What to do »
Copy these lines exactly as they appear.

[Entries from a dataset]
..........
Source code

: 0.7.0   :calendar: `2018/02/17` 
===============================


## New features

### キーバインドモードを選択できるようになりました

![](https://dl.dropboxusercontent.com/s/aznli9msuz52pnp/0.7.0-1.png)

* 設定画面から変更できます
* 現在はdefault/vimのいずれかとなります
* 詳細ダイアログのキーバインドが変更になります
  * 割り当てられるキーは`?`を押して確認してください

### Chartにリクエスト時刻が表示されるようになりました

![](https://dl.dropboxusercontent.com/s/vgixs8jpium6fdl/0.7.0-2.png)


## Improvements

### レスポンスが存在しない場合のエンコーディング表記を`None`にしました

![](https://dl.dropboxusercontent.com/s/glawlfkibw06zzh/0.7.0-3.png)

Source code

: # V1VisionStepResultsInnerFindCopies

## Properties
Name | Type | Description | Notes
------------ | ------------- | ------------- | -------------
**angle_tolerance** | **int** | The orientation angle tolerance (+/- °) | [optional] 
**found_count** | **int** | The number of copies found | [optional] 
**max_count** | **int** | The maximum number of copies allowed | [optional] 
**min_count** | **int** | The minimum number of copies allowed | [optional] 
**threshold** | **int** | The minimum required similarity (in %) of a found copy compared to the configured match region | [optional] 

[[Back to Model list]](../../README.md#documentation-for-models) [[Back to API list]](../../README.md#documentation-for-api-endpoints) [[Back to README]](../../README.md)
..........
The completed task »
Source code

: 0.7.0   :calendar: `2018/02/17` 
===============================


## New features

### キーバインドモードを選択できるようになりました

![](https://dl.dropboxusercontent.com/s/aznli9msuz52pnp/0.7.0-1.png)

* 設定画面から変更できます
* 現在はdefault/vimのいずれかとなります
* 詳細ダイアログのキーバインドが変更になります
  * 割り当てられるキーは`?`を押して確認してください

### Chartにリクエスト時刻が表示されるようになりました

![](https://dl.dropboxusercontent.com/s/vgixs8jpium6fdl/0.7.0-2.png)


## Improvements

### レスポンスが存在しない場合のエンコーディング表記を`None`にしました

![](https://dl.dropboxusercontent.com/s/glawlfkibw06zzh/0.7.0-3.png)

Source code

: # V1VisionStepResultsInnerFindCopies

## Properties
Name | Type | Description | Notes
------------ | ------------- | ------------- | -------------
**angle_tolerance** | **int** | The orientation angle tolerance (+/- °) | [optional] 
**found_count** | **int** | The number of copies found | [optional] 
**max_count** | **int** | The maximum number of copies allowed | [optional] 
**min_count** | **int** | The minimum number of copies allowed | [optional] 
**threshold** | **int** | The minimum required similarity (in %) of a found copy compared to the configured match region | [optional] 

[[Back to Model list]](../../README.md#documentation-for-models) [[Back to API list]](../../README.md#documentation-for-api-endpoints) [[Back to README]](../../README.md)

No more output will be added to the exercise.